* [Data to examine]:
Segment Open

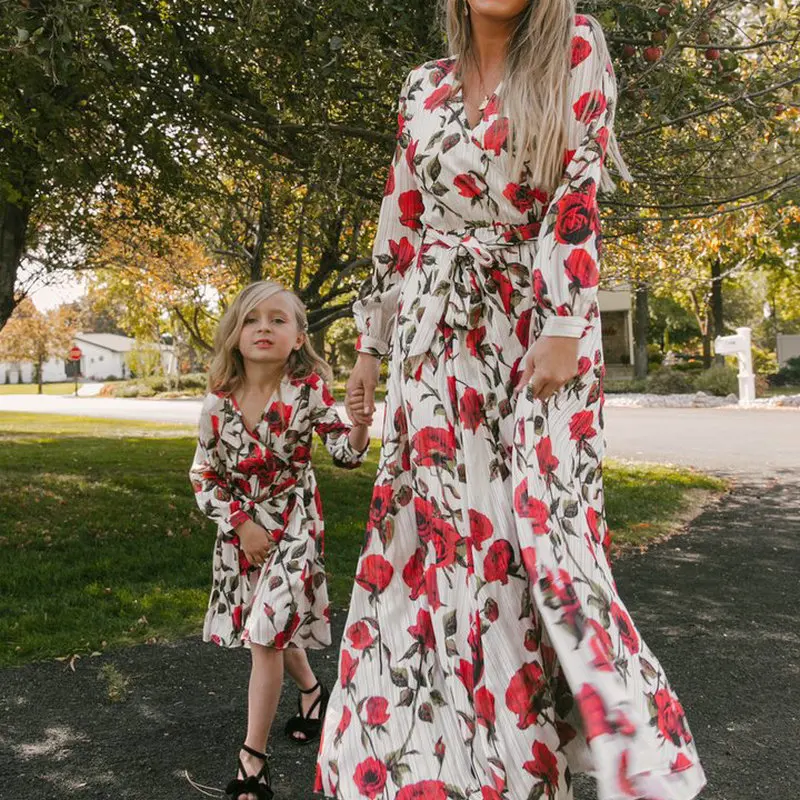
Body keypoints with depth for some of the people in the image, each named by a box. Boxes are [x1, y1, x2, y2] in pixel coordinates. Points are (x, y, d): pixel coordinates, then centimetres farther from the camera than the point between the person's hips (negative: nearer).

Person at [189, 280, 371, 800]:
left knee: (266, 633, -9)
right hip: (241, 528, 4)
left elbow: (346, 455, -11)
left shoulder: (308, 389, -14)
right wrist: (240, 523, -12)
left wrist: (361, 422, -32)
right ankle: (312, 690, 49)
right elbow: (204, 476, -3)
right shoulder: (220, 401, -9)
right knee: (275, 629, 19)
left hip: (293, 526, -4)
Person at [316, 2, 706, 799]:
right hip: (439, 337, 3)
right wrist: (369, 344, 12)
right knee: (435, 524, 4)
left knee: (542, 527, -5)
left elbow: (576, 195, -8)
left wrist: (562, 327, -16)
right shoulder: (423, 88, 12)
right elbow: (398, 224, 13)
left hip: (536, 324, -3)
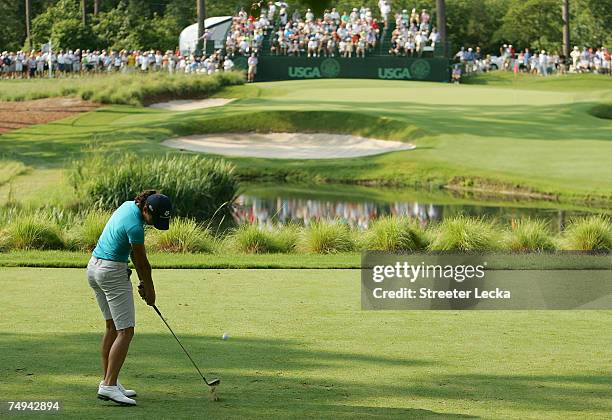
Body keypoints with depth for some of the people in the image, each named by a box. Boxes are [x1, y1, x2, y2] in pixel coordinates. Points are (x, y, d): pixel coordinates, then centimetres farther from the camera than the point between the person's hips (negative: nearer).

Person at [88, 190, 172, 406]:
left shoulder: (129, 205, 5)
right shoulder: (135, 226, -23)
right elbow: (142, 262, -10)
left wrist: (142, 281, 8)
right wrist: (149, 289, 5)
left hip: (94, 267, 10)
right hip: (113, 272, -10)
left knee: (112, 327, 16)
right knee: (125, 331, -10)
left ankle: (108, 382, 17)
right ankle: (109, 386, -18)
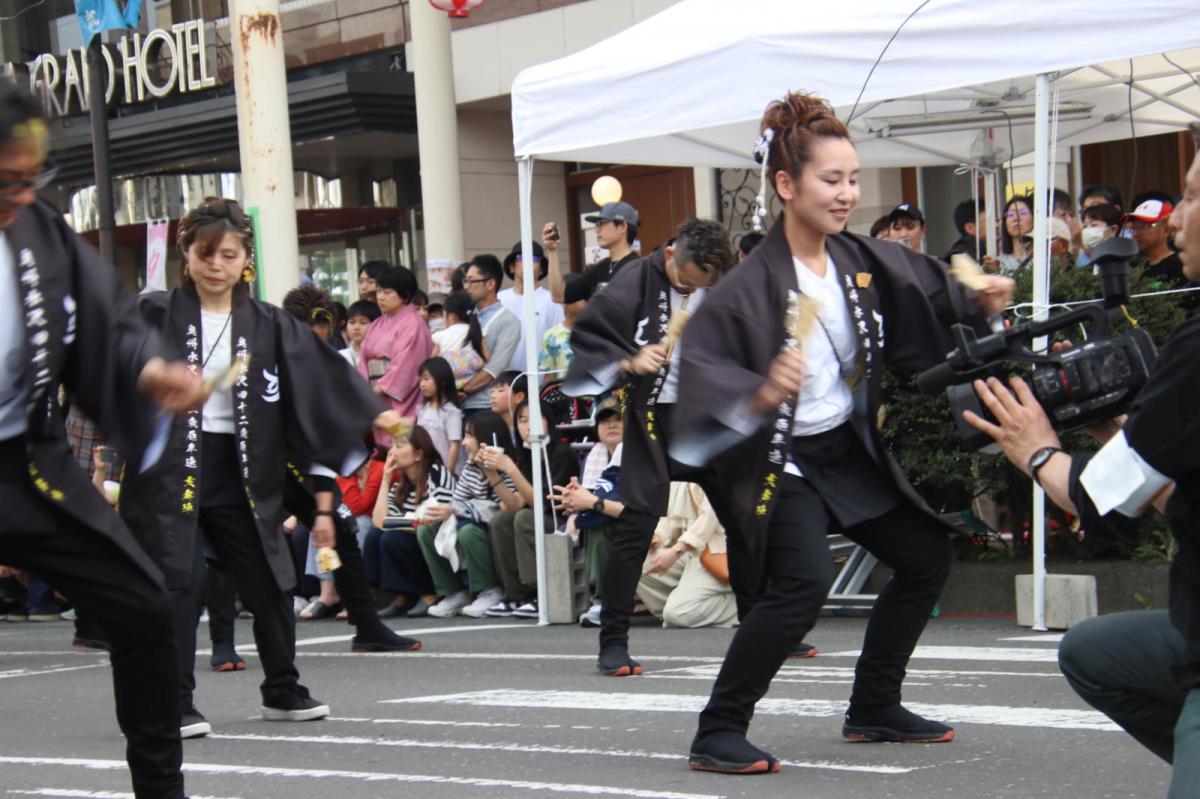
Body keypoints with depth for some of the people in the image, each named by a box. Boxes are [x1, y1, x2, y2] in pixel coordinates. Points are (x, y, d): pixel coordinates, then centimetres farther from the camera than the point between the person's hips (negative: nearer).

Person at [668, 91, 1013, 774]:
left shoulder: (864, 261, -2)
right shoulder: (753, 286, -23)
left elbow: (930, 289, 15)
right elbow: (699, 360, -27)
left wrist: (980, 301, -2)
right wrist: (761, 394, -42)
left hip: (848, 448, 8)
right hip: (779, 458, -8)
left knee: (927, 554, 14)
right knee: (804, 581, -27)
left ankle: (874, 709, 29)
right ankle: (719, 733, -15)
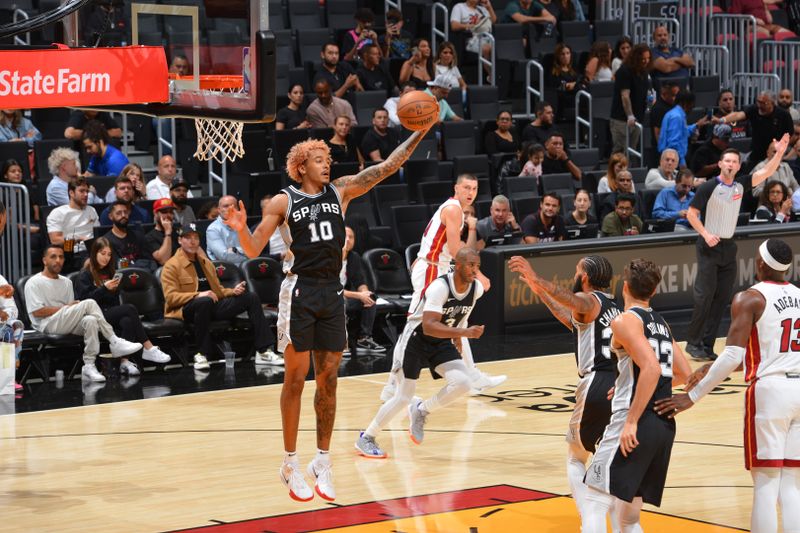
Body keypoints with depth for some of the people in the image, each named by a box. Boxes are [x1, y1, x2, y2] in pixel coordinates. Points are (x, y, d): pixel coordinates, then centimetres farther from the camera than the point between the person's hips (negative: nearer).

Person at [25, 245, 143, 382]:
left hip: (67, 324, 6)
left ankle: (89, 366, -36)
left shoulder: (66, 282, 24)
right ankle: (115, 342, -25)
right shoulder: (34, 283, 4)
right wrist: (65, 308, -6)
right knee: (89, 303, -24)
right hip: (47, 325, -6)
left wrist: (71, 307, -9)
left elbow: (73, 312, 16)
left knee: (90, 320, -31)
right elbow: (37, 312, -9)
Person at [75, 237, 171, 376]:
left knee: (127, 321, -31)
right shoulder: (85, 274, 4)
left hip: (110, 314, 6)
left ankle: (124, 360, -43)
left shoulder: (110, 272, 23)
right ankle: (148, 349, -30)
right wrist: (104, 288, -17)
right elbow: (84, 300, -10)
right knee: (130, 309, -28)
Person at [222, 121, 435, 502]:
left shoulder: (341, 192, 8)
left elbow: (387, 167, 3)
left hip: (331, 292, 4)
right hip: (299, 291, -4)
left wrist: (419, 133, -5)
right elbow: (254, 250, -2)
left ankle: (322, 463, 14)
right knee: (296, 377, 0)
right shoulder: (283, 201, -1)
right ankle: (291, 464, 8)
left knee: (328, 380, 6)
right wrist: (241, 229, -23)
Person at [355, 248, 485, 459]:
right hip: (416, 340, -6)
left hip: (442, 342, 6)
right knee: (403, 398, -5)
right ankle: (366, 438, 14)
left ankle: (421, 410, 8)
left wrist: (457, 338, 18)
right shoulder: (439, 287, -30)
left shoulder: (477, 289, -9)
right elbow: (428, 326, -40)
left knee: (462, 383, -18)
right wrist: (464, 332, -48)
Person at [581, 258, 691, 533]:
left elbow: (652, 367, -20)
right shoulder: (661, 324, 18)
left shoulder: (625, 320, -6)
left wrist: (632, 421, -21)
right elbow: (684, 374, 25)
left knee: (593, 506, -7)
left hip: (637, 426, -8)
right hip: (665, 425, 8)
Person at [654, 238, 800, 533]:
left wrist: (692, 396, -13)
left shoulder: (749, 299, -8)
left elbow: (732, 357, -17)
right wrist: (713, 368, 23)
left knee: (765, 484, -2)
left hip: (769, 390, -6)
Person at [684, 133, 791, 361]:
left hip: (728, 247, 6)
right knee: (704, 295, -10)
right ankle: (692, 342, -1)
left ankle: (707, 345, 9)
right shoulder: (708, 188, -10)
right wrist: (705, 234, -19)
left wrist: (779, 153, -13)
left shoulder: (740, 185, 4)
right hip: (709, 247, -6)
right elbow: (691, 214, -7)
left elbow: (766, 172, 1)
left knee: (722, 299, 4)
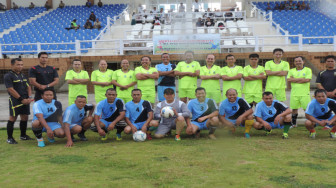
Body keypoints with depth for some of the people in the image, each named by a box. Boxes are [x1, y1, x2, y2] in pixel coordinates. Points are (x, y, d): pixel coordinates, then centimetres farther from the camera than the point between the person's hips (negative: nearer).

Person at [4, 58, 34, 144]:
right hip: (15, 99, -7)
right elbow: (11, 90, -13)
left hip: (25, 100, 7)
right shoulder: (8, 76, -6)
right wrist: (21, 99, -15)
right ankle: (9, 138, 2)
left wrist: (29, 97, 0)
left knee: (25, 117, 10)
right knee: (13, 118, -7)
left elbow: (28, 87, 17)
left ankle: (23, 135, 24)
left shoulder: (23, 76, 17)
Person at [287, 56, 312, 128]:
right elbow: (288, 80, -2)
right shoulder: (291, 71, 13)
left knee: (307, 109, -3)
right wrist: (301, 79, -7)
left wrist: (294, 80, -7)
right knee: (294, 109, 7)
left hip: (305, 93, -3)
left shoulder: (308, 70, 4)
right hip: (294, 94, 3)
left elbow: (307, 80, -11)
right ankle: (294, 123, 18)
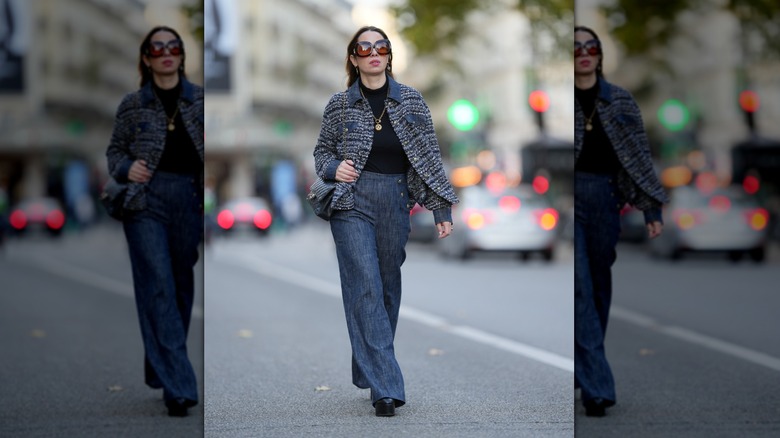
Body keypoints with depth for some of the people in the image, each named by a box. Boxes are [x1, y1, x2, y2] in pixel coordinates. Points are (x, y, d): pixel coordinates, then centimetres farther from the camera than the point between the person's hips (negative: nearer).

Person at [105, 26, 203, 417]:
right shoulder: (132, 105, 6)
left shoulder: (200, 100, 7)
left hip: (190, 198, 2)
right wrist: (127, 168, -7)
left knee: (182, 286, 9)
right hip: (146, 201, -2)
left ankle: (161, 370, 27)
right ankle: (178, 386, -12)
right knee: (159, 287, -10)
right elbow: (115, 151, 14)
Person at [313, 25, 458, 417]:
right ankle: (385, 386, -13)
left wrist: (442, 209, 1)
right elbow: (322, 150, 15)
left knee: (389, 288, 9)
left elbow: (429, 158, 5)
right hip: (353, 203, -2)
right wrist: (334, 168, -8)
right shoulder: (340, 105, 2)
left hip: (396, 203, 2)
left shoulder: (411, 101, 5)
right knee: (366, 289, -11)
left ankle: (370, 369, 26)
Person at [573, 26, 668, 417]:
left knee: (600, 285, 11)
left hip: (605, 197, 3)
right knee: (579, 287, -10)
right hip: (569, 196, -3)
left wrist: (652, 209, 0)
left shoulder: (620, 101, 6)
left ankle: (585, 368, 27)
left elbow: (639, 156, 6)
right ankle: (596, 385, -14)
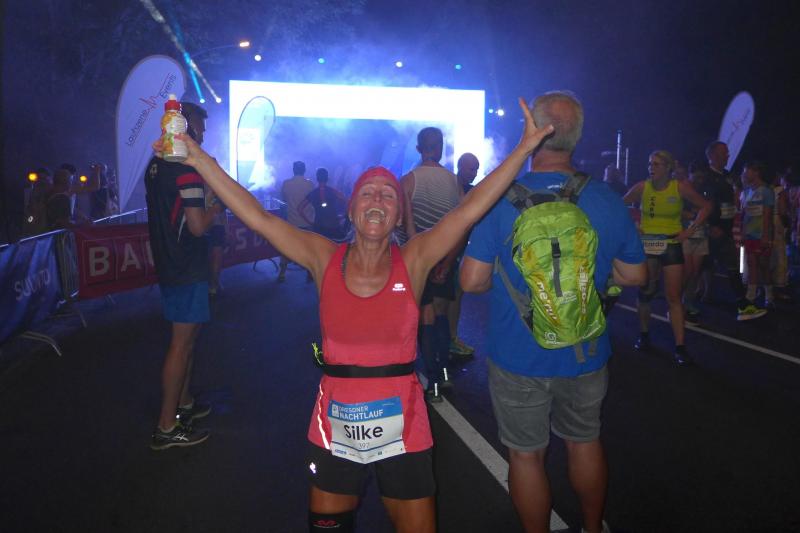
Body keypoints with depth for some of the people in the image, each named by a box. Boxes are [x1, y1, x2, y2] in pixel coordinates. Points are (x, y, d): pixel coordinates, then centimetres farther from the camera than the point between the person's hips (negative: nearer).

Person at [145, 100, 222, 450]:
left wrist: (204, 207, 17)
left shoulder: (156, 164, 11)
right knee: (182, 342, -3)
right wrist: (215, 209, -4)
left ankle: (183, 403, 33)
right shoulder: (187, 167, -18)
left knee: (187, 335, 20)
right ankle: (167, 427, 5)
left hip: (167, 263, 10)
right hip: (187, 268, -10)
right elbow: (198, 225, -22)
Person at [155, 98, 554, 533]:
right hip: (335, 423, 1)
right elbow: (256, 216, -8)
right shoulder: (325, 259, -5)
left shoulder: (414, 262, -7)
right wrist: (200, 159, -10)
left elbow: (470, 209, -13)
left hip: (401, 422, -1)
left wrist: (524, 148, -17)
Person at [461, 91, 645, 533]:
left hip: (518, 356, -3)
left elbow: (472, 280, -17)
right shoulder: (608, 201, -7)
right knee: (585, 443, 25)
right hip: (585, 354, 4)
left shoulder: (502, 197, -17)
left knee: (526, 455, 14)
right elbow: (634, 275, 3)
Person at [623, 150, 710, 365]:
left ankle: (680, 347, -1)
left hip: (671, 246, -1)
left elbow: (705, 206, 4)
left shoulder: (680, 187, -7)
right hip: (646, 246, 1)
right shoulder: (641, 187, -6)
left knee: (674, 297, -5)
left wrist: (690, 230, -3)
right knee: (645, 293, 9)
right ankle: (644, 334, 29)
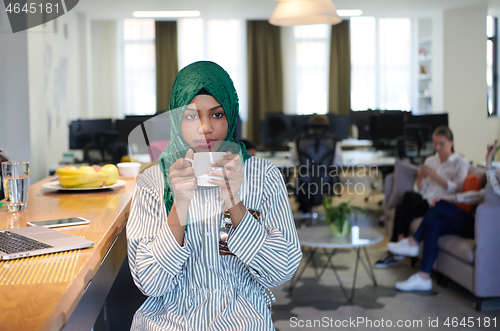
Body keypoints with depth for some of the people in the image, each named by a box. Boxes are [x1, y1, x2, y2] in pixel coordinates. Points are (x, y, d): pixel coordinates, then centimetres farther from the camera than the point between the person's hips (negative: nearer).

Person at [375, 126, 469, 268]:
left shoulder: (460, 163, 6)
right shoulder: (430, 161, 21)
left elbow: (457, 189, -7)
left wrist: (436, 177, -17)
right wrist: (420, 178, -5)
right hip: (425, 201, 5)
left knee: (409, 197, -31)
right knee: (401, 207, -29)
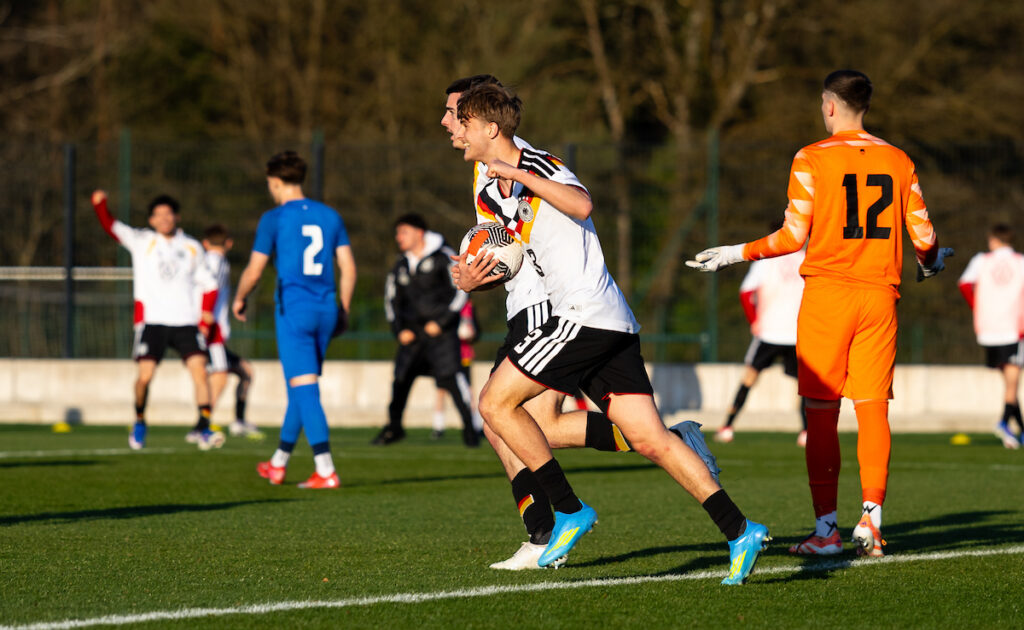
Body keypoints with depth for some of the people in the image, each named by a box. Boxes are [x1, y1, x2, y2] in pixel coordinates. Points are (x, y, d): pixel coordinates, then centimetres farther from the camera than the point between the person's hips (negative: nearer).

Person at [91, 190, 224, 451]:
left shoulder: (192, 248, 13)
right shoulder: (142, 241, 8)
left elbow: (208, 285, 19)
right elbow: (112, 227, -4)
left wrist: (205, 320, 9)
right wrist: (100, 205, -23)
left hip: (186, 322, 2)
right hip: (152, 320, -2)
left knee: (199, 369, -15)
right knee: (145, 375, -10)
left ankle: (202, 428, -11)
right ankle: (139, 424, 15)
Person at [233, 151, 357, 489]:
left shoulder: (274, 219, -5)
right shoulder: (330, 216, 10)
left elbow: (254, 271, -2)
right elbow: (348, 268, 9)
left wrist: (239, 299, 17)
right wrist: (343, 311, 18)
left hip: (293, 310, -6)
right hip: (325, 309, 6)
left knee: (304, 388, -8)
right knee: (303, 387, 17)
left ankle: (326, 470, -16)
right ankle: (278, 463, 29)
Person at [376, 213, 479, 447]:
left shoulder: (443, 258, -6)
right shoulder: (400, 266, 11)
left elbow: (461, 290, -6)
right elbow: (392, 299, 20)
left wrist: (442, 322, -11)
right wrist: (399, 330, 7)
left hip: (441, 329, -5)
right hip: (412, 331, 5)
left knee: (451, 375, -17)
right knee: (401, 376, 2)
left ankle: (469, 426, -12)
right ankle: (394, 426, 18)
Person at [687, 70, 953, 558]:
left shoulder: (811, 160, -3)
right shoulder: (898, 161, 8)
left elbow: (794, 236, -7)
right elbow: (923, 235, 7)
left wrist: (736, 254, 4)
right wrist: (932, 260, 30)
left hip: (827, 292, -3)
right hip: (880, 295, 3)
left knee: (822, 414, 1)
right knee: (873, 410, 4)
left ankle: (826, 528, -1)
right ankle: (871, 517, -6)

Segment Closed

* [Work instructions]: Above are some records; quote exactly and only the lines that begin at the line containing "right hip: (569, 196, -3)" and stop after the line containing "left shoulder: (502, 197, -17)", leaving out the pictures.

* [Response area]:
right hip: (569, 196, -3)
left wrist: (652, 209, 0)
left shoulder: (620, 101, 6)
left ankle: (585, 368, 27)
left elbow: (639, 156, 6)
right ankle: (596, 385, -14)
Body keypoints with depth for some of the people in the image, each named by a box. Boxes are [x1, y1, x2, y2] in pixel coordinates. Points are (x, y, d): pixel coordinates, then centimetres farther from the camera than the point between the person's hips (negative: nearer).

Person at [145, 100, 222, 450]:
left wrist: (204, 207, 17)
left shoulder: (156, 164, 11)
right knee: (182, 342, -3)
right wrist: (215, 209, -4)
left ankle: (183, 403, 33)
right shoulder: (187, 167, -18)
left knee: (187, 335, 20)
right ankle: (167, 427, 5)
left hip: (167, 263, 10)
right hip: (187, 268, -10)
right elbow: (198, 225, -22)
Person at [155, 98, 554, 533]:
right hip: (335, 423, 1)
right elbow: (256, 216, -8)
right shoulder: (325, 259, -5)
left shoulder: (414, 262, -7)
right wrist: (200, 159, -10)
left elbow: (470, 209, -13)
left hip: (401, 422, -1)
left wrist: (524, 148, -17)
Person at [461, 91, 645, 533]:
left hip: (518, 356, -3)
left elbow: (472, 280, -17)
right shoulder: (608, 201, -7)
right knee: (585, 443, 25)
right hip: (585, 354, 4)
left shoulder: (502, 197, -17)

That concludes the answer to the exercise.